# Problem finding clothes in Sg



## dermann (Feb 3, 2015)

Hey,

I am from Germany and I am almost 2m tall. I would like to check, if there are any guys have problem finding clothes in Singapore?


----------



## BBCWatcher (Dec 28, 2012)

Yes, that's a problem. There are some solutions, though. Mail order is one popular option. Amazon.com, for example, charges nothing extra for shipping to Singapore if you buy at least US$125 worth of merchandise that doesn't exceed about 9 kilos. (Try to split up your order to meet both requirements, and make sure you're selecting free global shipping eligible items.)

Another option is to take an inexpensive flight to a nearby city -- Bangkok, for example -- with a nearly empty suitcase and buy a set of made-to-measure clothes from a well-reviewed tailor. It's best if you can stick around for at least a long weekend and have about three fittings to make sure everything is made to your satisfaction.


----------



## beppi (Jun 10, 2013)

Given the climate, just wear shorts and T-shirts and your problem disappears!


----------



## wesmant (Feb 10, 2012)

Don't worry. Even if you're taller than that, or fatter than that, you can easily get what you need in SG. 
In my office, i have 2 or 3 more than 2m tall colleagues, and bunch of 190+, ans they live happily here no complaints


----------



## col62 (Feb 10, 2015)

Try tailoring, its pretty affordable in singapore


----------



## col62 (Feb 10, 2015)

If not, online shopping for casuals...these should helps.


----------



## dermann (Feb 3, 2015)

wesmant said:


> Don't worry. Even if you're taller than that, or fatter than that, you can easily get what you need in SG.
> In my office, i have 2 or 3 more than 2m tall colleagues, and bunch of 190+, ans they live happily here no complaints


Wow, I didn't expect there are so many tall people around in Singapore, as I hardly see any of them around. 
This isn't about complaints but its really ashamed that you can't just buy something you like off the rack.
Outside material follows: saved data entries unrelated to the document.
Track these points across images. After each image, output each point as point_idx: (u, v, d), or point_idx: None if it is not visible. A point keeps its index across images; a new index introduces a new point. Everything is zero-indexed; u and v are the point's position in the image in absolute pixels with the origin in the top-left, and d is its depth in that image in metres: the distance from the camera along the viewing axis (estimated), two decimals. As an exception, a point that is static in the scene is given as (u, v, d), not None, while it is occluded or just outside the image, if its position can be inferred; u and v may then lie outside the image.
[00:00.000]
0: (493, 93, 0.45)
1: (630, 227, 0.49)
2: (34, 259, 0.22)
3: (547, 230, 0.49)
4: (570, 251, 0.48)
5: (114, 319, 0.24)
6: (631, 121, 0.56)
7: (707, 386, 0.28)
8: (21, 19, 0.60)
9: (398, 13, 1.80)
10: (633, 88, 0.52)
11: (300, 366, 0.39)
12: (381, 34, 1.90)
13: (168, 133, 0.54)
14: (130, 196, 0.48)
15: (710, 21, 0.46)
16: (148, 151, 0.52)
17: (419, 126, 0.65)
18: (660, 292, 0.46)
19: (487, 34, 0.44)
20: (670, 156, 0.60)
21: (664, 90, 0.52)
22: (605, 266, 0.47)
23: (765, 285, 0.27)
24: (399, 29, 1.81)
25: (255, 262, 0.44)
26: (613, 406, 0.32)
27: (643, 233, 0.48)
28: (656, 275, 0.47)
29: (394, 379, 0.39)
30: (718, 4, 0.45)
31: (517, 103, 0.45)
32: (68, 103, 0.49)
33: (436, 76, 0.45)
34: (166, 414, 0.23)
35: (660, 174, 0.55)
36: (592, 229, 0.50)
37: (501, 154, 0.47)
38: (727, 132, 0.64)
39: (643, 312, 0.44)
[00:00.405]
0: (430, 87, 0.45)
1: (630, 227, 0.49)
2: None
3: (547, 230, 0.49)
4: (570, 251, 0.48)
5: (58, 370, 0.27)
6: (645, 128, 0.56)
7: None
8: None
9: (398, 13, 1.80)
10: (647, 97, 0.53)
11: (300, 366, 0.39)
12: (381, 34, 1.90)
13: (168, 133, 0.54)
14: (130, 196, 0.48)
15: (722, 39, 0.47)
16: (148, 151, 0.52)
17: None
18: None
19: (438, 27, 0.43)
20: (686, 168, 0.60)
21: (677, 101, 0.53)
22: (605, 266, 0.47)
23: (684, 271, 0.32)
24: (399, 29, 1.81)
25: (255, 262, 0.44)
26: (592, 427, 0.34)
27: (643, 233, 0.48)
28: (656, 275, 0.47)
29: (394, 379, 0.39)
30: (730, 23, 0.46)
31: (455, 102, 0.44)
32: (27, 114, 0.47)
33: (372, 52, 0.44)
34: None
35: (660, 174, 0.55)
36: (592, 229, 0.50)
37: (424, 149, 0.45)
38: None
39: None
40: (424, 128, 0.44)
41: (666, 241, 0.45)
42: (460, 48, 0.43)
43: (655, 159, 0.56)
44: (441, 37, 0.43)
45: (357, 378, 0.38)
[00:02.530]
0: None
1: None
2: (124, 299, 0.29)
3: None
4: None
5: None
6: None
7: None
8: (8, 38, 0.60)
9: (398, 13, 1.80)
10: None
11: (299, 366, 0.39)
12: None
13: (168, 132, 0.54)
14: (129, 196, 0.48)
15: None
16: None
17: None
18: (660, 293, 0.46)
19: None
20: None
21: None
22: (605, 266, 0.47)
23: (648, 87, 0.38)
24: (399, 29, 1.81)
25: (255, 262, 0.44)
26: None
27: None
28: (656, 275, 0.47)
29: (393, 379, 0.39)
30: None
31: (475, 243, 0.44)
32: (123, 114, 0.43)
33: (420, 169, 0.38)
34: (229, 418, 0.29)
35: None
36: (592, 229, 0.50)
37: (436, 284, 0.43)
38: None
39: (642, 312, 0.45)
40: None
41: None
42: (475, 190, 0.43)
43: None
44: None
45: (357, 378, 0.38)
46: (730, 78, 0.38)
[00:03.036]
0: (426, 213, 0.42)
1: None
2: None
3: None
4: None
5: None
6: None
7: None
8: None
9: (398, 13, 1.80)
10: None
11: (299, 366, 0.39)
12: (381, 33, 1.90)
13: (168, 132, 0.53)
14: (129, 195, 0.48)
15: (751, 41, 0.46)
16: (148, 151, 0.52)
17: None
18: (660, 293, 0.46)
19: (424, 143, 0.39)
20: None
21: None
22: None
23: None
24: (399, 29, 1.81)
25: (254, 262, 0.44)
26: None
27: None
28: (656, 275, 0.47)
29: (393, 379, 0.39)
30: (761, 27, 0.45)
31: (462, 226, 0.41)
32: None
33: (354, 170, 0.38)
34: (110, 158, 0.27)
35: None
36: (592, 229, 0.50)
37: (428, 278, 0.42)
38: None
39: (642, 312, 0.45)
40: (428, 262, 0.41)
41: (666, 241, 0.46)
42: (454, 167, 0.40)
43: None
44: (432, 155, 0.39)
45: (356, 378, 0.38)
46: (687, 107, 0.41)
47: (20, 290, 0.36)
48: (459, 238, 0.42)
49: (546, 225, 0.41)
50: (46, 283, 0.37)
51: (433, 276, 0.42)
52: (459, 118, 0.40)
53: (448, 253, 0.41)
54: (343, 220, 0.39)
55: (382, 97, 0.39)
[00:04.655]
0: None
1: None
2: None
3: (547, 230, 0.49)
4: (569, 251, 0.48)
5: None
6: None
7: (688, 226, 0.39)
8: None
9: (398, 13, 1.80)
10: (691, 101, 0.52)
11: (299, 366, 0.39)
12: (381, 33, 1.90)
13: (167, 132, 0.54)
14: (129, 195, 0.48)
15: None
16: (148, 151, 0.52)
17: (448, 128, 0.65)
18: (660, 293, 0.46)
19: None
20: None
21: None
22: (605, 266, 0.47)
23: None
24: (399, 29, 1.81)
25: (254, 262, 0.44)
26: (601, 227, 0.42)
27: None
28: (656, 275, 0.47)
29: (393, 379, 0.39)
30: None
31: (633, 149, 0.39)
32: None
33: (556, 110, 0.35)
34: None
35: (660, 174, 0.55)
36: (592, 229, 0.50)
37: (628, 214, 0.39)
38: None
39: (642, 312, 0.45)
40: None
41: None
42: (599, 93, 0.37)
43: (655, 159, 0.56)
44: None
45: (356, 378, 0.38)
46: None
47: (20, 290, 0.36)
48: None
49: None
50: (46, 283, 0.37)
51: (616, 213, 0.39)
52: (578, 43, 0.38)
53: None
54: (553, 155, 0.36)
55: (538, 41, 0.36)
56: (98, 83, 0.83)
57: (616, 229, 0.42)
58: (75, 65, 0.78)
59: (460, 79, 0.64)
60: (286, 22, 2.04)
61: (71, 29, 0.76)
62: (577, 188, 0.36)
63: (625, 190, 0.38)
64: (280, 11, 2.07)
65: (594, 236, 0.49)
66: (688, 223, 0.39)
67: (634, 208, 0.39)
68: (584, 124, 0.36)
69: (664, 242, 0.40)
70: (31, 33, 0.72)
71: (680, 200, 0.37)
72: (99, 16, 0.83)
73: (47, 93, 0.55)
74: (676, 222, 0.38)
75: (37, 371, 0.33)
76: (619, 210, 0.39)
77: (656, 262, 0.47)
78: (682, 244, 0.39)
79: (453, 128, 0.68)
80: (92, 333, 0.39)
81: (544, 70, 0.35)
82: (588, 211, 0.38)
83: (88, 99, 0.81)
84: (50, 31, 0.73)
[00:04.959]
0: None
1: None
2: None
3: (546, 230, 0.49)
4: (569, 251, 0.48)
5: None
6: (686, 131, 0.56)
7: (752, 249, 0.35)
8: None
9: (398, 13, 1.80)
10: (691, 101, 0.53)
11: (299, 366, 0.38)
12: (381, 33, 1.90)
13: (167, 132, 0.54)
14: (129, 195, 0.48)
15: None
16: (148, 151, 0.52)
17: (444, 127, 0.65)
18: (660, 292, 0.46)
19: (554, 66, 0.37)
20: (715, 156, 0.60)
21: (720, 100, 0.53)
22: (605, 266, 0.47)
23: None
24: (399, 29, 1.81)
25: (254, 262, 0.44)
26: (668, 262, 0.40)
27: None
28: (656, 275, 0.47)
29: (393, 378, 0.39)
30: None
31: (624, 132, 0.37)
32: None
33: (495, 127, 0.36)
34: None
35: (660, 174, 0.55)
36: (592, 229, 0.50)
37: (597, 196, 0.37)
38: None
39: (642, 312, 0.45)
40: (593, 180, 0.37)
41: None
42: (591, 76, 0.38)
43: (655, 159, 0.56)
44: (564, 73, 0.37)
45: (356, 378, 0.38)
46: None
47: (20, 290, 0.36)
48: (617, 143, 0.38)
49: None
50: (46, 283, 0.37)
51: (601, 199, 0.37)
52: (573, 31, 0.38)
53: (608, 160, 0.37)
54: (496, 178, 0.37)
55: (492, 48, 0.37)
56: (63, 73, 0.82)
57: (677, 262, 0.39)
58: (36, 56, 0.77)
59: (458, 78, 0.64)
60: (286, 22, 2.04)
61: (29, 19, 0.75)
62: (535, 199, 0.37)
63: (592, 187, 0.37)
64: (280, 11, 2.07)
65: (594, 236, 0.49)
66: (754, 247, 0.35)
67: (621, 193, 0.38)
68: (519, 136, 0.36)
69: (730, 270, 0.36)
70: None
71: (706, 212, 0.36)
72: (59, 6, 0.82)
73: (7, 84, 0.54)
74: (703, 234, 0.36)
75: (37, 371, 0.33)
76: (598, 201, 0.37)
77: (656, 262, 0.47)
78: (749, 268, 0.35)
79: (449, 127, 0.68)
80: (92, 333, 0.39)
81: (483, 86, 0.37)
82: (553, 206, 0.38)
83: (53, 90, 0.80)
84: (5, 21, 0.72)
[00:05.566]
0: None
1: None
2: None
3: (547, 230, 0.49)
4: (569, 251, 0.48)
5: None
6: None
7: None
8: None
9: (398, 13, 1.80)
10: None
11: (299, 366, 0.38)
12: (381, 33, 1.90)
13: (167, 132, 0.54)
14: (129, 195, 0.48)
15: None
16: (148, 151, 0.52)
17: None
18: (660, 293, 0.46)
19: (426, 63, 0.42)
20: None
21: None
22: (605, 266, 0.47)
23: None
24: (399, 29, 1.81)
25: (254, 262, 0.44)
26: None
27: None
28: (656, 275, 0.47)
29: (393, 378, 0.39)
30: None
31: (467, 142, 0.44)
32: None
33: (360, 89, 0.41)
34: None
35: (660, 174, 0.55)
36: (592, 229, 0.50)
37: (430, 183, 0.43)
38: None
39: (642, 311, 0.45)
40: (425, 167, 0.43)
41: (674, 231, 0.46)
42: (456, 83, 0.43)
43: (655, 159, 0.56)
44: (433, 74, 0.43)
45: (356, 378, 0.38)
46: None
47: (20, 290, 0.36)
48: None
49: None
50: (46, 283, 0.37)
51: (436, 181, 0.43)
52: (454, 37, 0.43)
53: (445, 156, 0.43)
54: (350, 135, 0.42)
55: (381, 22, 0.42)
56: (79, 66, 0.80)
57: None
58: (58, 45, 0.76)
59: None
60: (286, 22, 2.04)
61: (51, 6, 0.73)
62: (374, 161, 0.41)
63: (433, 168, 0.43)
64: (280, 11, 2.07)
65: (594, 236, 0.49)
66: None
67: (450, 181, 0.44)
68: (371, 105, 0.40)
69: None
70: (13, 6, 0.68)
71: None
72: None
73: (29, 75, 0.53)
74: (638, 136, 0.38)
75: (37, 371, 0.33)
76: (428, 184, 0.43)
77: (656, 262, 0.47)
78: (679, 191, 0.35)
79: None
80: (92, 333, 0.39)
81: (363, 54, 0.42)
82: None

I have been to many shops around SG, many shops don't really have sizes for tall people like us. Its tough. 

Thanks guys for your comments and help, appreciate that.


----------



## beppi (Jun 10, 2013)

I once, and only once, had a Singaporean colleague (of Eurasian ancestry) who was taller than my 187cm. He said he's one of the five tallest Singaporeans. He didn't come across as badly dressed, but we never talked about where he gets his clothes.


----------